I have long wondered what it would be like to have a body that does what I tell it to do. When I wake up in the morning, I usually tell my body to get up and go to the gym to exercise. Most of the time my body obeys, but under protest. I tell my body to run, but my body doesn’t like to run unless it has a ball in its hands. So I grab a basketball and begin my routine of running and shooting the ball. During the course of my time on the court I tell my body to jump. My body just laughs at me (at least I think that’s what it’s doing). How else could I describe that vertical three inch leap? In the evenings when I sit in my recliner to relax and watch something on TV, my body often refuses to participate. It goes to sleep without warning. It gains weight when I’m not looking. Although my body generally does what I ask it to do these days, it does it slower and not nearly as well—much to my chagrin. I’m concerned that someday my body might not even respond to my requests at all. It’s really frustrating.

Paul describes in the Book of Romans a much deeper frustration—one with which only Christians can identify and one with which all Christians can identify. The Christian’s agony comes from realizing that our sinful flesh refuses to respond to the requirements of God’s Law. Those things which we as Christians despise we find ourselves doing. Those things which we as Christians desire we fail to accomplish. No matter how much we may wish to serve God in our minds, we find ourselves sinning in our bodies. As Paul describes his frustration in Romans 7, with his mind he desires to serve God. He agrees with the Law of God and rejoices in it. He wants to do what is right, but his body will not respond. He watches, almost as a third party, as sin sends a signal to his body, and his body obediently responds by asking, “What would you like to do?” Paul finds, as we do, that while our fleshly bodies refuse to obey God and do that which we desire and which delights God, they quickly and eagerly respond to the impulses and desires aroused by sin.

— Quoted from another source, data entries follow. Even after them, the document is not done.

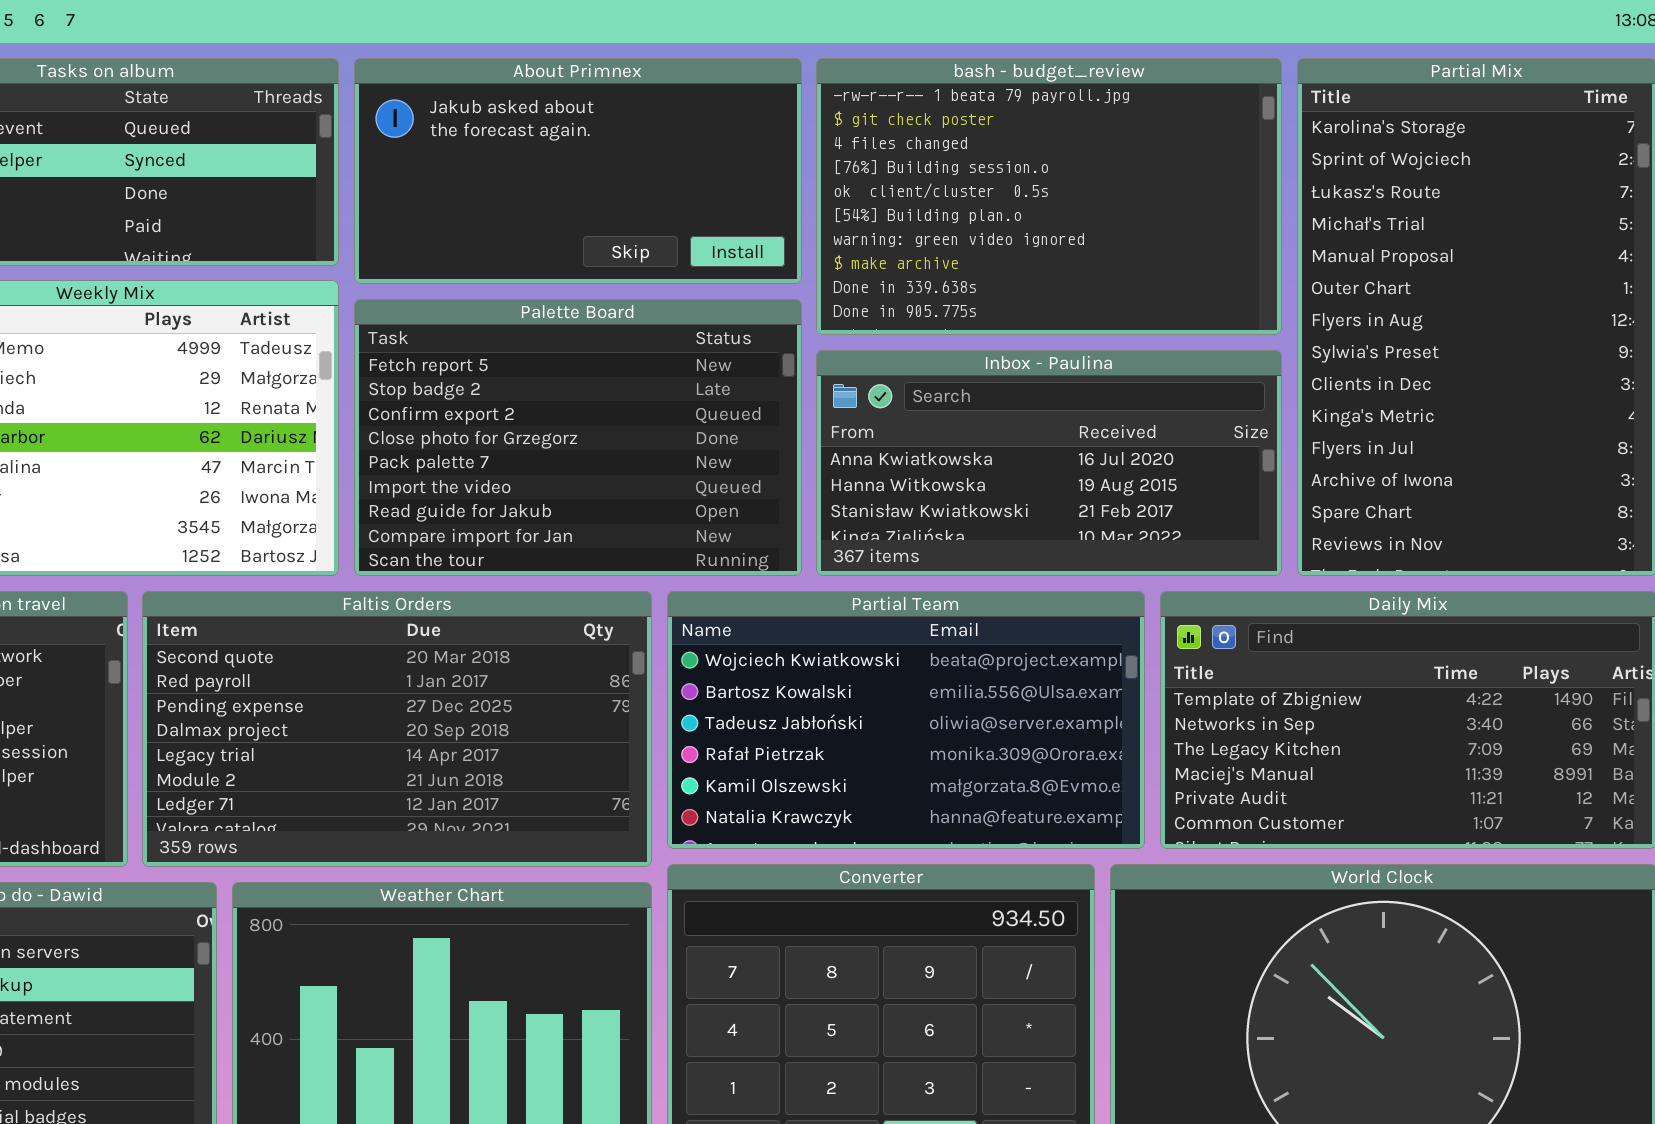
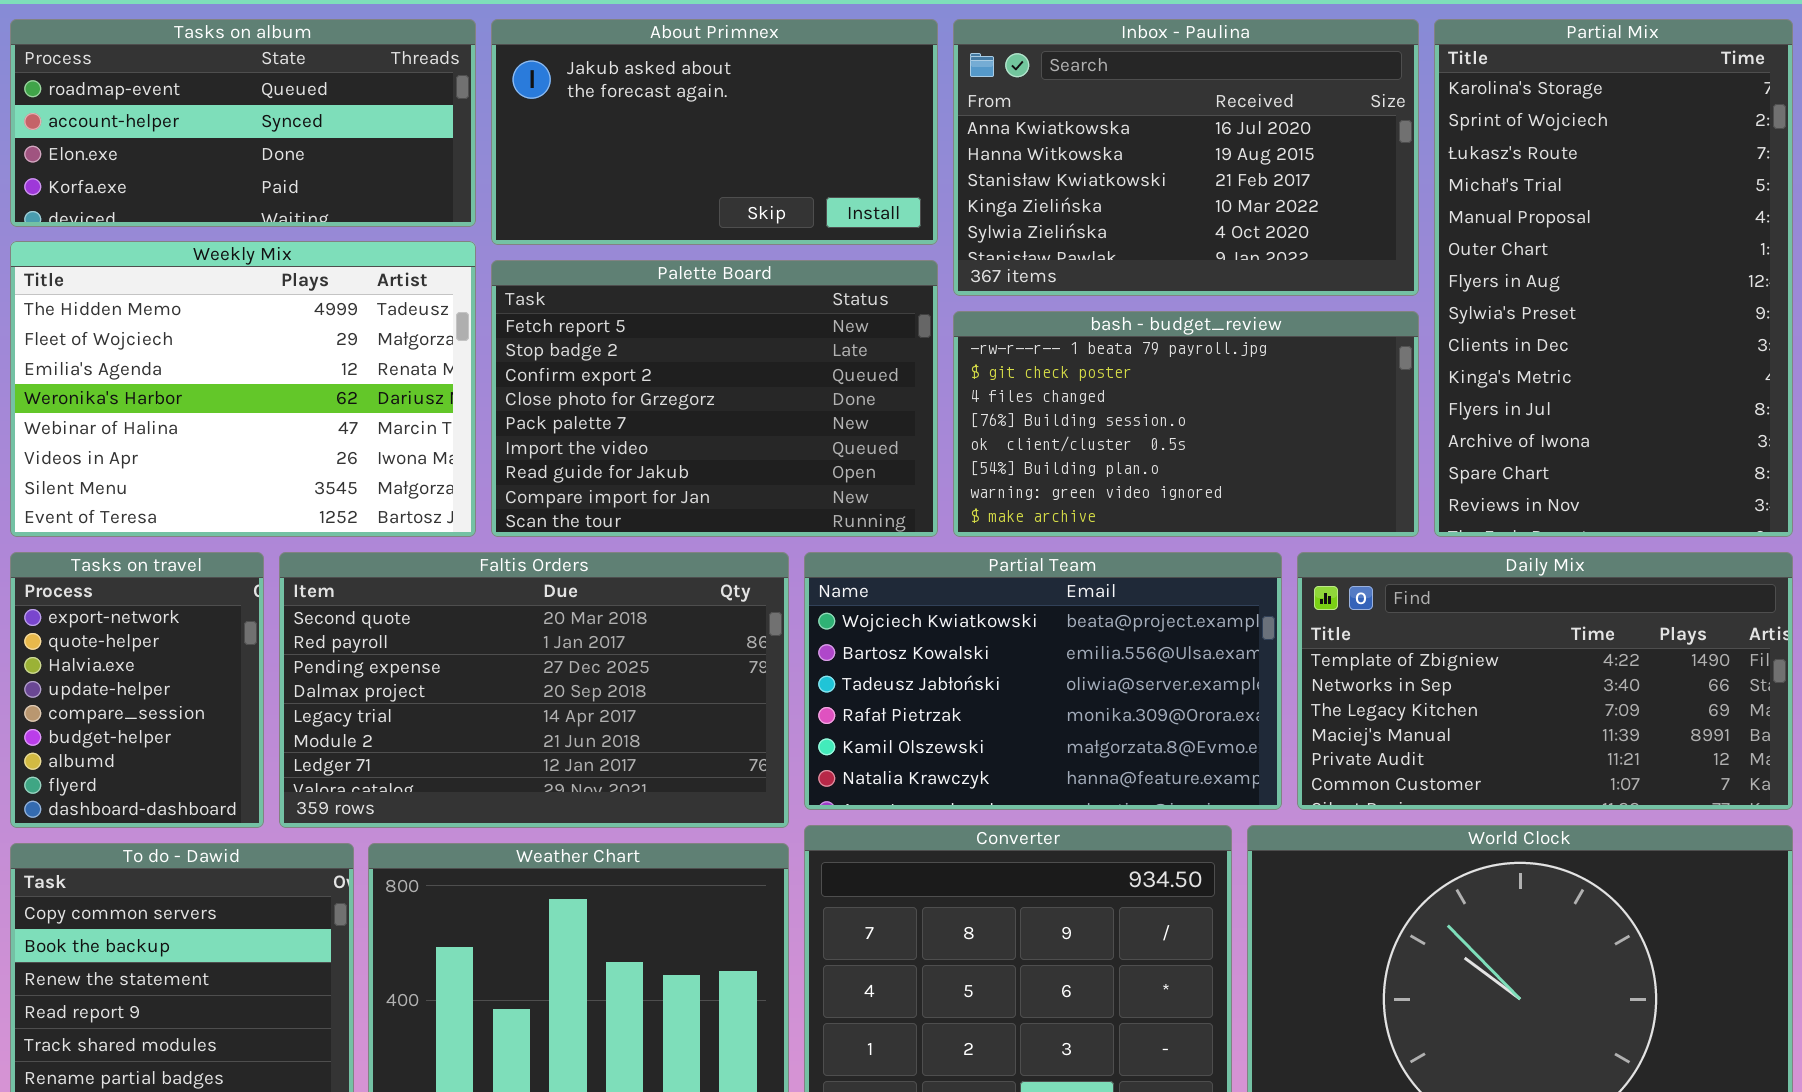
bash - budget_review: [816,58,1282,335] -> [953,311,1419,537], moved, resized
Inbox - Paulina: [816,350,1282,576] -> [953,19,1419,296], moved, resized

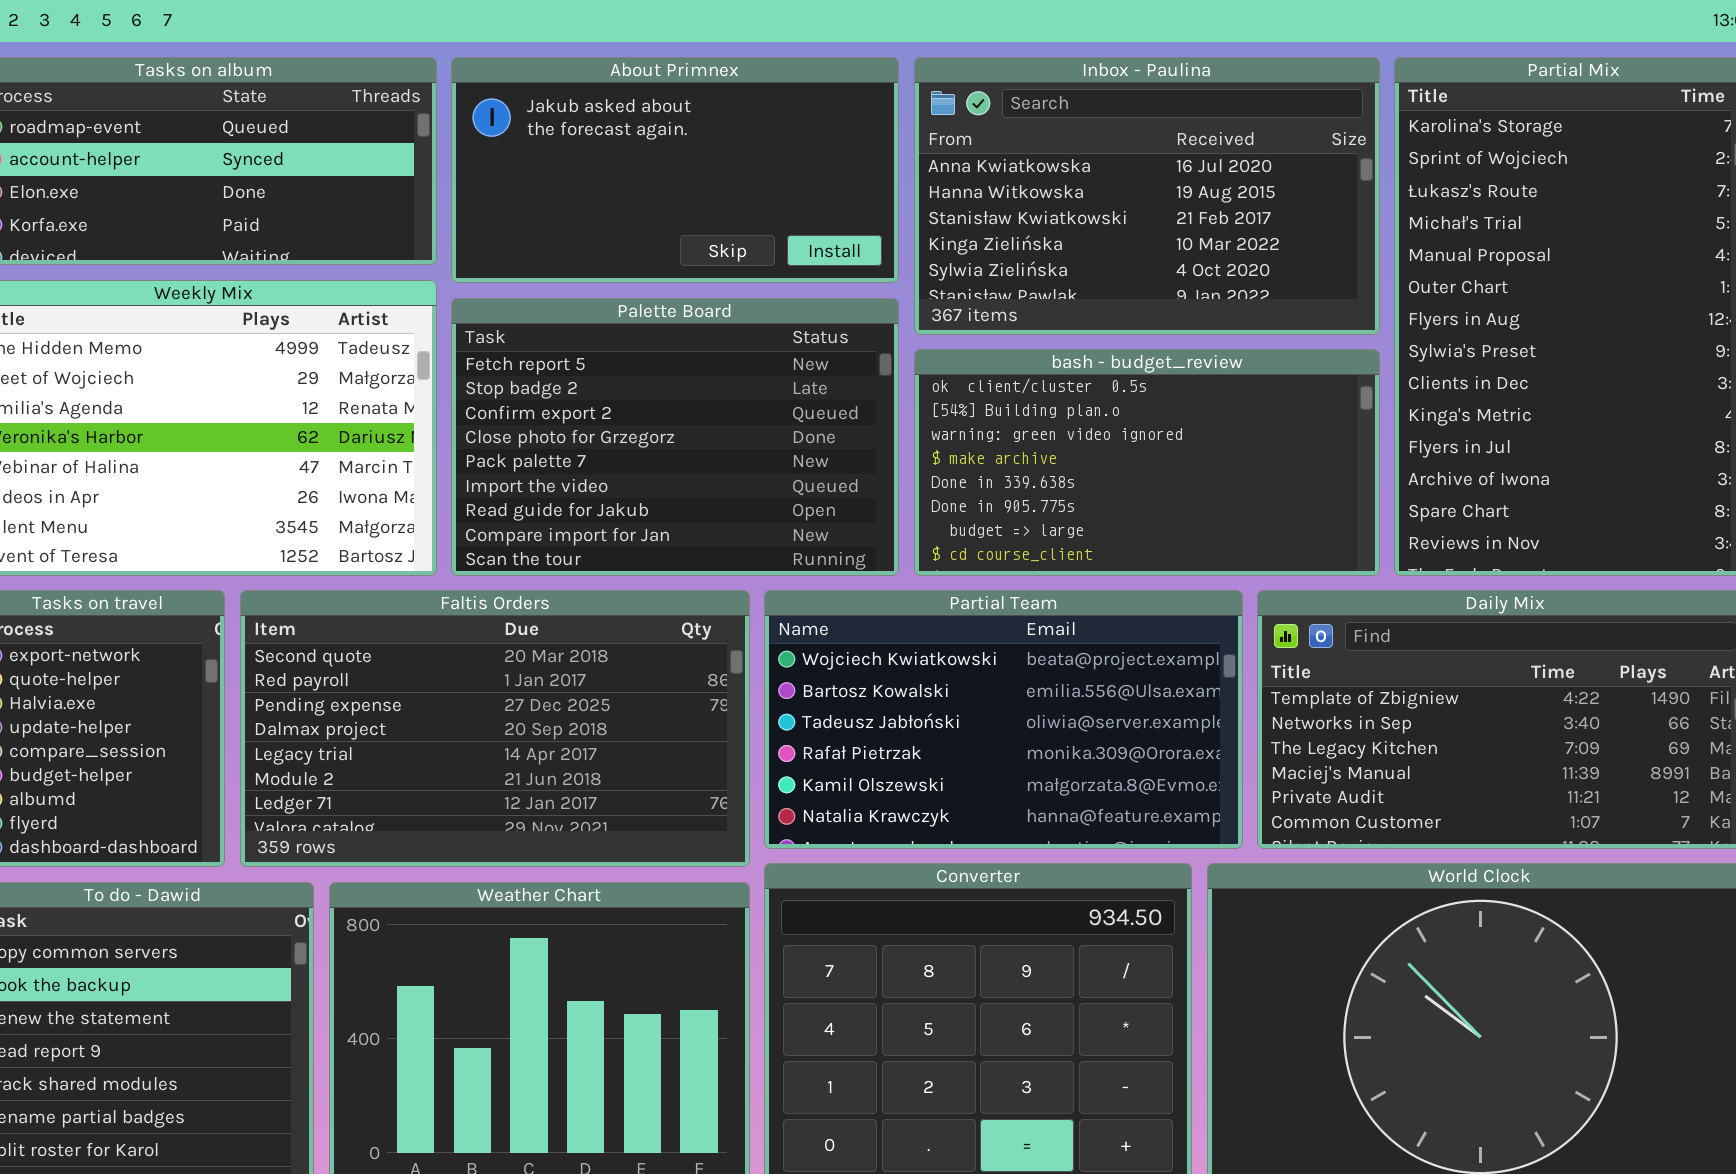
bash - budget_review: [953,311,1419,537] -> [914,349,1380,576], scrolled down 4 rows

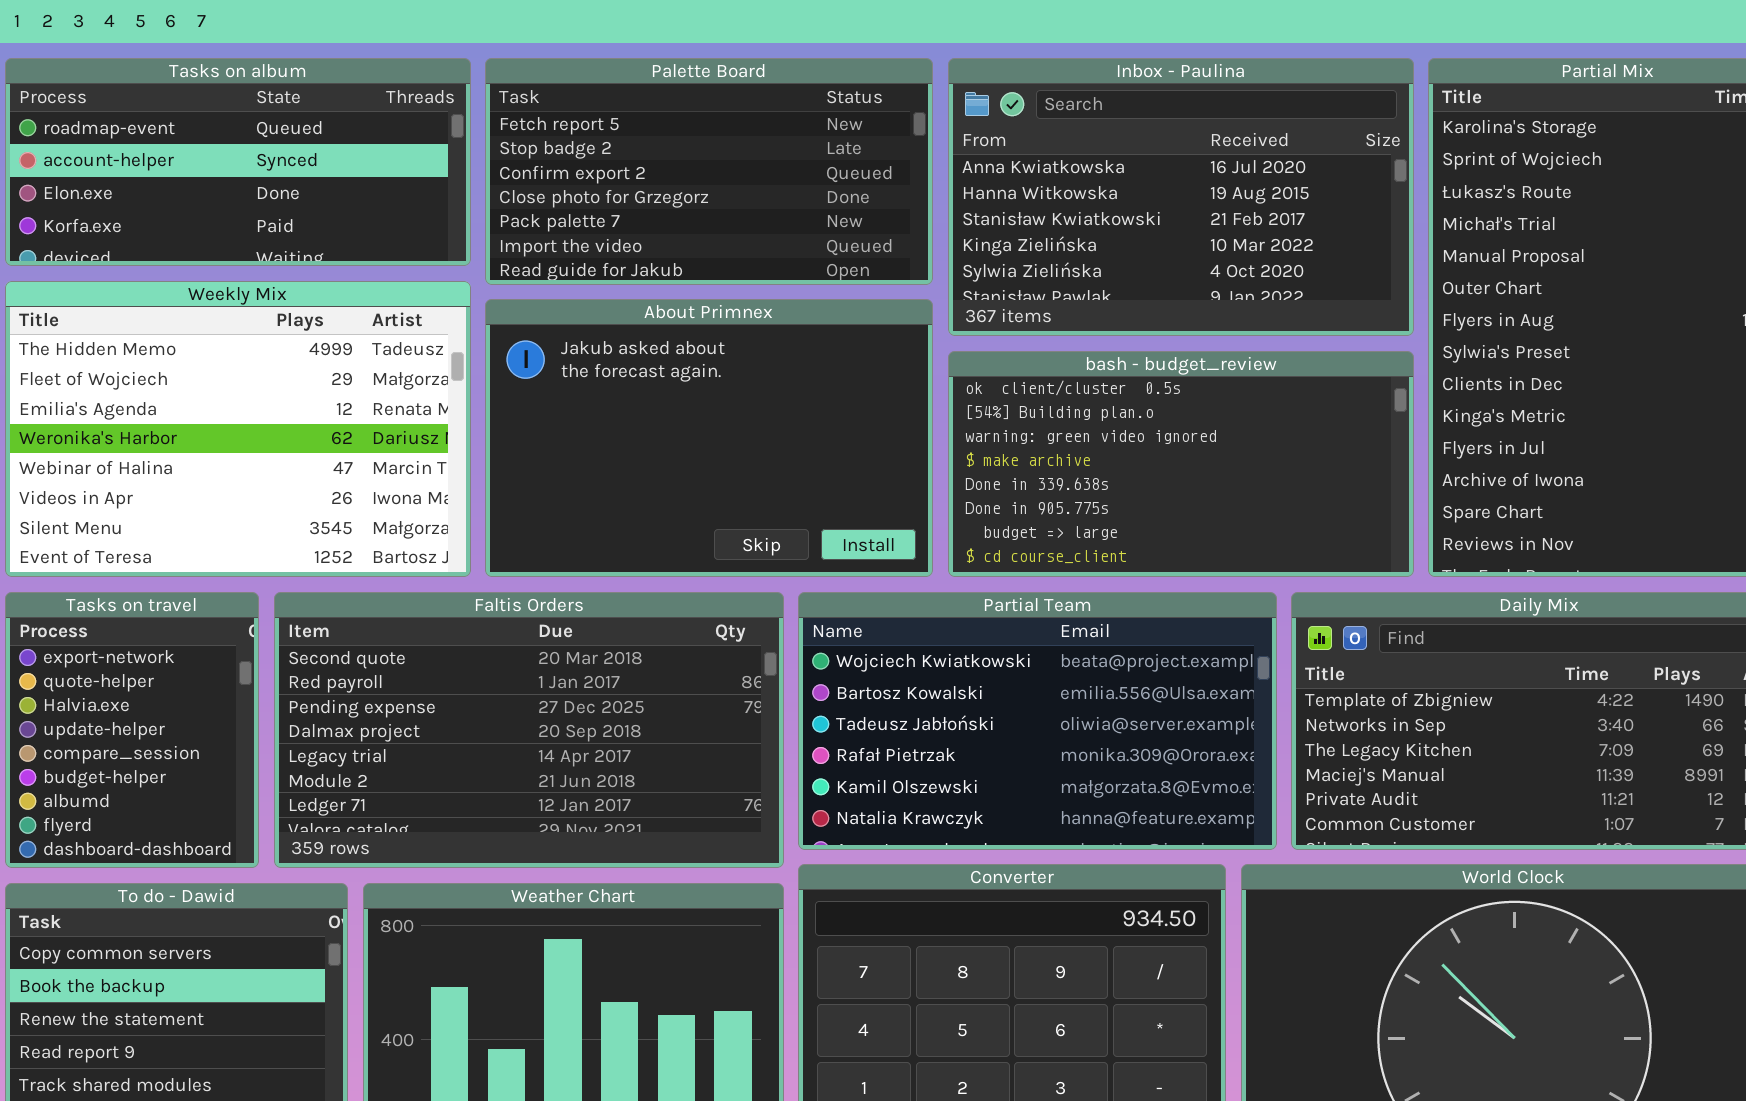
About Primnex: [451,57,899,283] -> [485,299,933,577], moved, resized
Palette Board: [451,298,899,576] -> [485,58,933,285], moved, resized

Before we go any further, I have to pause and ask—is this the kind of life God wants me to live? I want to say no. I want to say that God does not want me to struggle with sin. But Romans 7 tells me something different. God is saying something here that we need to pay attention to.

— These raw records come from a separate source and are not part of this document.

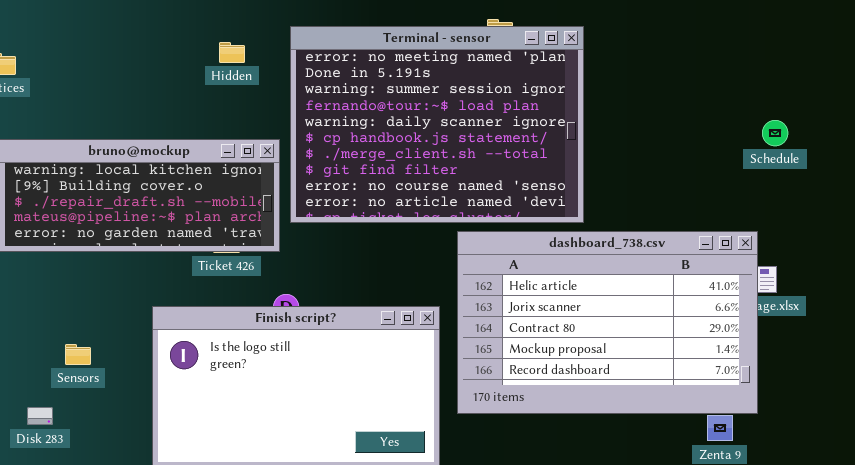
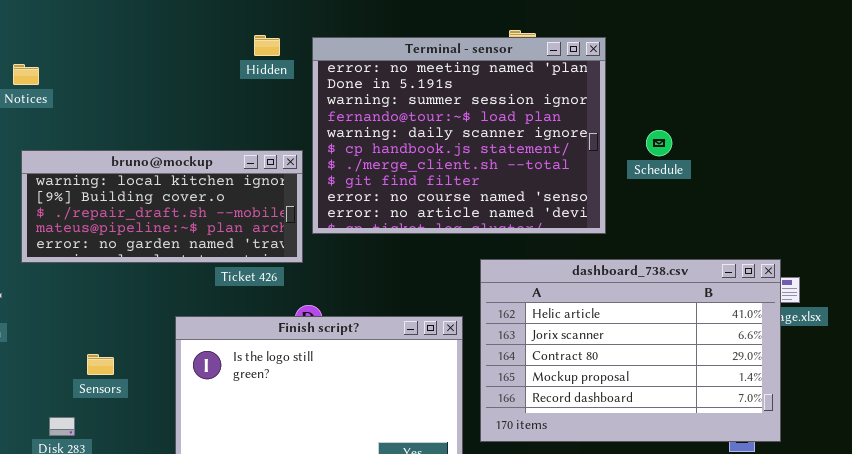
Hidden: [219,42,245,63] -> [254,35,280,56], moved
Schedule: [762,120,788,146] -> [646,130,672,156], moved
dashboard_738.csv: [457,231,758,414] -> [480,259,781,442], moved

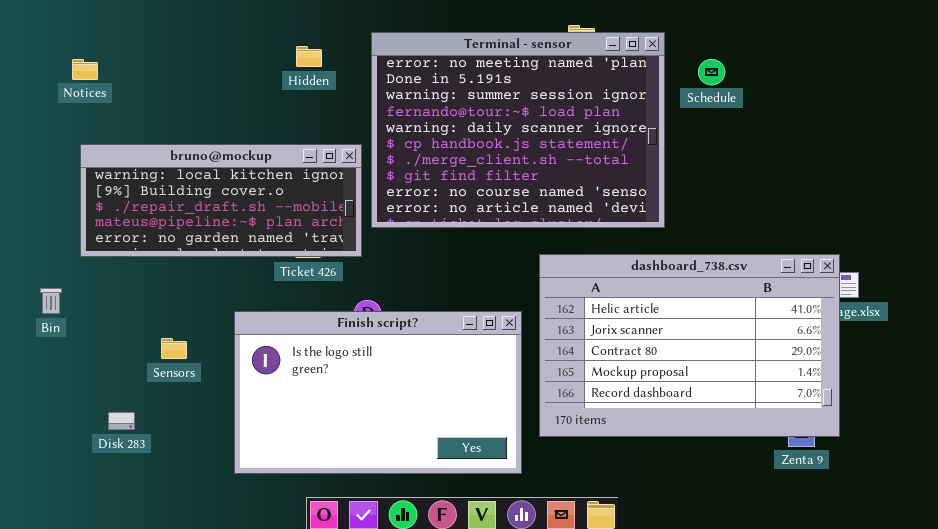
Hidden: [254,35,280,56] -> [296,46,322,67], moved
Schedule: [646,130,672,156] -> [698,59,725,85], moved
Sensors: [87,354,114,375] -> [161,338,187,359], moved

God wants you to go through Romans 7. He wants you to struggle with sin because that experience is meant to drive you into the arms of Jesus Christ. The struggle that you are undergoing in your life now doesn’t mean you’re a failure. It doesn’t mean you’re a bad person. God intends for you to struggle with sin so that in your struggle, you would be stripped of your self-reliance and begin to trust in God and God alone. Does the fact that you struggle make you a failure? No. Does it make you a bad person? No. Does it make you a loser? No. Does it make you a sub-standard Christian? No. Do you know what it makes you? It makes you an excellent candidate for the grace of God.